Anonymous More than 1 year ago
Guest More than 1 year ago
Honestly, the only thing I liked about this book was that it had quite a few different readings. The dialogue is very slow and there was almost no plot. I don't recommend this book.
Guest More than 1 year ago
While seemingly simple on the outside, A Pale View of Hills is actually a very involved story in which the main character, Etsuko, reexamines past events in her life. Ishiguro has woven an intricate tale full of parallels, and the reader can never actually be sure of anything. One has to wonder about the true identity of Sachiko and Mariko. Overall, an excellent, puzzling read, but not for the person who likes to have all questions answered at the end of the novel.

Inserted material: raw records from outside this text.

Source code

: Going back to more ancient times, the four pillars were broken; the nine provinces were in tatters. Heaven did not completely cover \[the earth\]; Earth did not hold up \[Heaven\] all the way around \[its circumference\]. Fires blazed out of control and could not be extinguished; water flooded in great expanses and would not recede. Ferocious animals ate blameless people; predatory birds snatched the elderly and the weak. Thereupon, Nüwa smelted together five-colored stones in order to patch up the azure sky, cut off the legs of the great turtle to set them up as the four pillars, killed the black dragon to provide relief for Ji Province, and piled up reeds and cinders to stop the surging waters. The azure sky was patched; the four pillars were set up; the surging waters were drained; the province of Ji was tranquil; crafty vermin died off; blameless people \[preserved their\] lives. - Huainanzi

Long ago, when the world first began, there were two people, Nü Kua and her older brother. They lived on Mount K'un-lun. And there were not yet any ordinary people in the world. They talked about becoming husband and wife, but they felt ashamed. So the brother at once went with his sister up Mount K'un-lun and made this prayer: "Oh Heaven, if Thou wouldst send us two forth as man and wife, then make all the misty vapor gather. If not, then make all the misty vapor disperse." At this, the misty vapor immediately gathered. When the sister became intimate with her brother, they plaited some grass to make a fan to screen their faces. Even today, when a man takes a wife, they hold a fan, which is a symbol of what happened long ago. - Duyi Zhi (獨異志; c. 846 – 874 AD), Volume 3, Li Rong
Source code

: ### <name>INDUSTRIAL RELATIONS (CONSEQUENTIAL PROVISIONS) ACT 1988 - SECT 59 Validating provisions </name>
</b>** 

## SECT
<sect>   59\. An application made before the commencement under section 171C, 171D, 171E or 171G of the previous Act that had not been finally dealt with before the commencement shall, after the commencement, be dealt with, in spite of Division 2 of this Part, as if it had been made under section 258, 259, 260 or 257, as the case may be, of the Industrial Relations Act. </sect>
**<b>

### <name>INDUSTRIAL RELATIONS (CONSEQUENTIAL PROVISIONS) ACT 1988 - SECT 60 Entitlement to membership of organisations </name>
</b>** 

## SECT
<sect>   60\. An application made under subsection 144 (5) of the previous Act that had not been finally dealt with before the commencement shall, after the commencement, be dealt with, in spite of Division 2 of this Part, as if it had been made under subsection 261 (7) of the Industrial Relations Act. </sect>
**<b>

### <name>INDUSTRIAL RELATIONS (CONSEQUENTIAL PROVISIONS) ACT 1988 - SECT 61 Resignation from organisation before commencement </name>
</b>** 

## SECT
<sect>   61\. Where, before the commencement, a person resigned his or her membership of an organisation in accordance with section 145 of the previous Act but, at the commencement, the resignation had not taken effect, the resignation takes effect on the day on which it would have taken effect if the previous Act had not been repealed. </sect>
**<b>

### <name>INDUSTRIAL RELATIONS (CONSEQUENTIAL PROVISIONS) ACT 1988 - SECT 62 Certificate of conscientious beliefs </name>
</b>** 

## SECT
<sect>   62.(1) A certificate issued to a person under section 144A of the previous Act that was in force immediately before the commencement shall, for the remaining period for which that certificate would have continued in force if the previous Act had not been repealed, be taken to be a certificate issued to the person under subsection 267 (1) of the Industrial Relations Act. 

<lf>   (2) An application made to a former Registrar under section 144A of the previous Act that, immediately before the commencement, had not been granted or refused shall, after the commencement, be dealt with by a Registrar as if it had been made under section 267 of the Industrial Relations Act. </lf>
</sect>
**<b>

Guest More than 1 year ago
Although this book was both interesting and entertaining, I feel as though Kazuo Ishiguro's work in A Pale View of Hills falls somewhat short of his more famous novel, The Reamains of the Day. A Pale View of Hills boasts a unique style of writing, as well as Ishiguro's masterful storytelling techiniques, making this colorful piece of modern literature a treat to first-time Ishiguro readers. However, the plotline (there is a plotline, right?) is quite vague through a large part of the story, and the way the perspectives of Etsuko's life flip-flop back and forth betweem chapters, can make keeping track of this book a confusing task, to say the least. I could identify with a few characters, like Ogata-San, due to some of my own personal life experiences; I was especially moved by Ishiguro's vivid portrayal of the trials and tribulations of the Japanese in the wake of World War II. Other tahn this book, I also liked reading Ishiguro's The Remains of the Day, and have begun reading his newest masterpiece, An Artist of the Floating World.